▸ **TASK BRIEF**
The records below must be copied in full; omit the images.

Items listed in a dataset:

####################

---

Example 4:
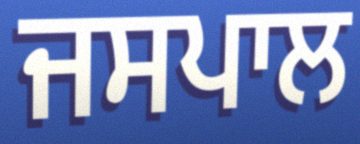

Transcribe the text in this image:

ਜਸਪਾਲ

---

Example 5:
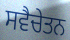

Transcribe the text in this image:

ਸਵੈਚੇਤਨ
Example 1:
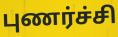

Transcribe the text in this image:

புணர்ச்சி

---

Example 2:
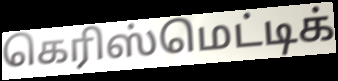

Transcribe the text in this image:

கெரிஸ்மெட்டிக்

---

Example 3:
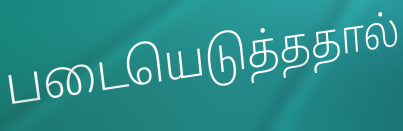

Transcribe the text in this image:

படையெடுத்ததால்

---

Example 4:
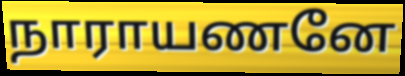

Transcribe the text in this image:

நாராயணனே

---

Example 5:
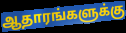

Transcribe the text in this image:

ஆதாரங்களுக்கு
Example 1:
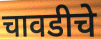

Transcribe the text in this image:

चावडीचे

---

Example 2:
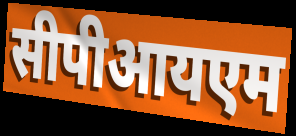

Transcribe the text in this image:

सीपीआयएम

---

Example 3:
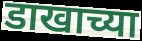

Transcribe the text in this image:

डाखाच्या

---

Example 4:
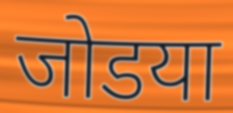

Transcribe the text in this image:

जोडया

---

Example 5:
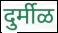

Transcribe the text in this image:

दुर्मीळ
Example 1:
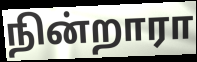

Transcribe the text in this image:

####################

▸ **RESULT OF THIS TASK**
---

Example 4:

Transcribe the text in this image:

ਜਸਪਾਲ

---

Example 5:

Transcribe the text in this image:

ਸਵੈਚੇਤਨ
Example 1:

Transcribe the text in this image:

புணர்ச்சி

---

Example 2:

Transcribe the text in this image:

கெரிஸ்மெட்டிக்

---

Example 3:

Transcribe the text in this image:

படையெடுத்ததால்

---

Example 4:

Transcribe the text in this image:

நாராயணனே

---

Example 5:

Transcribe the text in this image:

ஆதாரங்களுக்கு
Example 1:

Transcribe the text in this image:

चावडीचे

---

Example 2:

Transcribe the text in this image:

सीपीआयएम

---

Example 3:

Transcribe the text in this image:

डाखाच्या

---

Example 4:

Transcribe the text in this image:

जोडया

---

Example 5:

Transcribe the text in this image:

दुर्मीळ
Example 1:

Transcribe the text in this image:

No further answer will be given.